Thursday 24 November 2022
We get up and head for breakfast. After I have finished eating and am watching the old man tuck into plate no 4, a cat appears by the table hopeful for scraps. There are signs asking guests not to feed the various animals, with a helpful photo of some children feeding a kangaroo. Because everyone knows West Africa is teeming with kangaroos! Not one to take notice of instructions, I go and get some slices of sausage from the buffet. In my mind, what happens next is that I surreptitiously sneak a morsel of sausage under the table where it gulped down by a grateful cat.
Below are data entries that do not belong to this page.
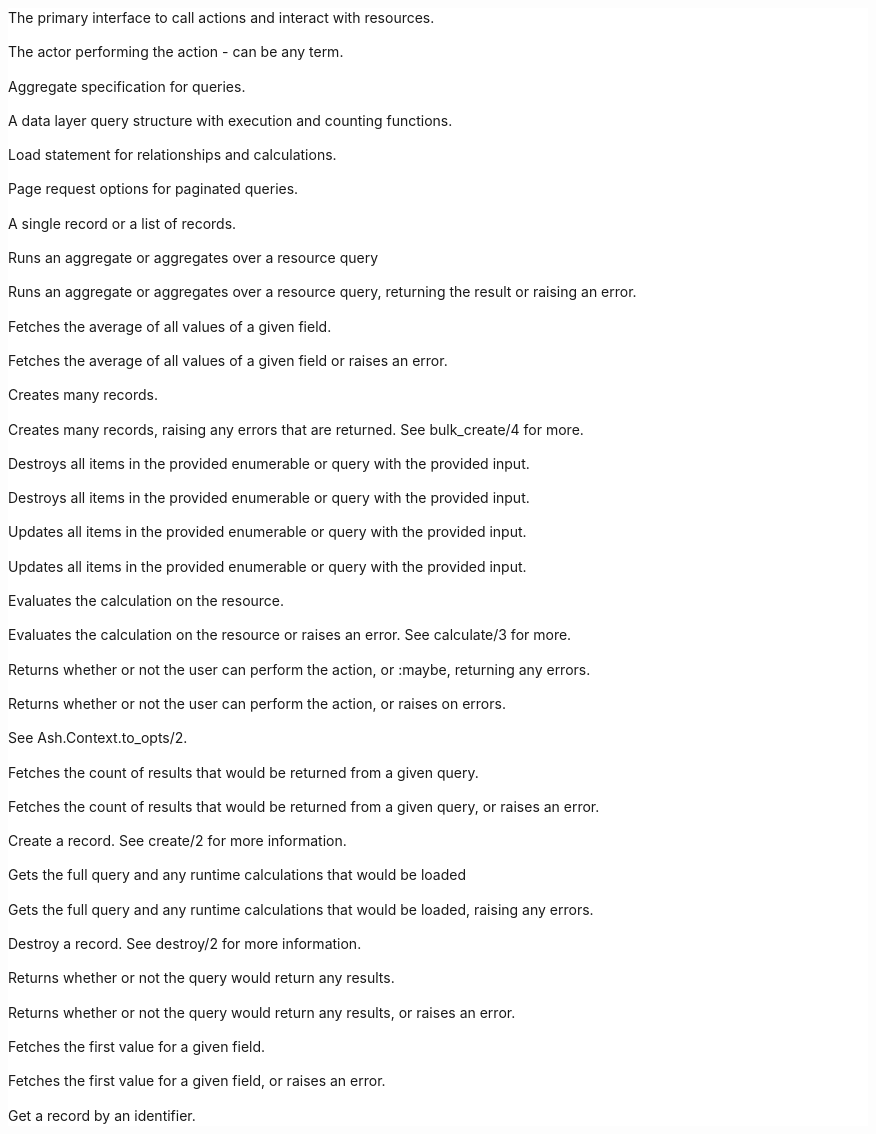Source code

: The primary interface to call actions and interact with resources.

The actor performing the action - can be any term.

Aggregate specification for queries.

A data layer query structure with execution and counting functions.

Load statement for relationships and calculations.

Page request options for paginated queries.

A single record or a list of records.

Runs an aggregate or aggregates over a resource query

Runs an aggregate or aggregates over a resource query, returning the result or raising an error.

Fetches the average of all values of a given field.

Fetches the average of all values of a given field or raises an error.

Creates many records.

Creates many records, raising any errors that are returned. See bulk_create/4 for more.

Destroys all items in the provided enumerable or query with the provided input.

Destroys all items in the provided enumerable or query with the provided input.

Updates all items in the provided enumerable or query with the provided input.

Updates all items in the provided enumerable or query with the provided input.

Evaluates the calculation on the resource.

Evaluates the calculation on the resource or raises an error. See calculate/3 for more.

Returns whether or not the user can perform the action, or :maybe, returning any errors.

Returns whether or not the user can perform the action, or raises on errors.

See Ash.Context.to_opts/2.

Fetches the count of results that would be returned from a given query.

Fetches the count of results that would be returned from a given query, or raises an error.

Create a record. See create/2 for more information.

Gets the full query and any runtime calculations that would be loaded

Gets the full query and any runtime calculations that would be loaded, raising any errors.

Destroy a record. See destroy/2 for more information.

Returns whether or not the query would return any results.

Returns whether or not the query would return any results, or raises an error.

Fetches the first value for a given field.

Fetches the first value for a given field, or raises an error.

Get a record by an identifier.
What actually happens is that the cat cannot pierce the skin of the sausage. Each time he tries, the sausage rolls away. He assumes it’s still alive and pounces on it several times, chasing it half way round the restaurant. Eventually, after multiple attempts spanning a vast area, the cat finally manages to completely unsurreptitiously eat the sausage. The waiter confiscates my remaining plate of sausage.

Lesson learned, we return through the hotel gardens to our room. I stop several times to photograph some birds, a giant snail and some flowers.

A few minutes later, the gardener appears at our door. He says he saw me photographing the flowers and presents me with a vase of freshly cut blooms.

After a busy morning of reading, swimming and sunbathing, we catch a tourist taxi ( different from a local taxi as you have exclusive use and the driver waits until you’re ready to return) to the nearby resort of Senegambia.

The hotel we’re staying at in Bakau is nice, but the surrounding area is rather quiet. Senegambia has a cordoned off street, running from the main road towards the beach – a strip of restaurant and bars.

After a wander down the road as far as the Senegambia Hotel, where they have a far slacker policy on not feeding the animals. A woman with a bag of peanuts is causing mayhem amongst the monkey population.

Back up the other end to the craft market. We lived in Nigeria for 3 years, so rapidly conclude that we have more than sufficient West African handicrafts and go instead in search of dinner.

On a friend’s recommendation we choose Paradiso. I order the chicken Yassa; chicken in a spicy onion sauce. It’s very tasty, and is washed down nicely with a couple of beers, while we wait for the prearranged time to meet our driver for the return journey.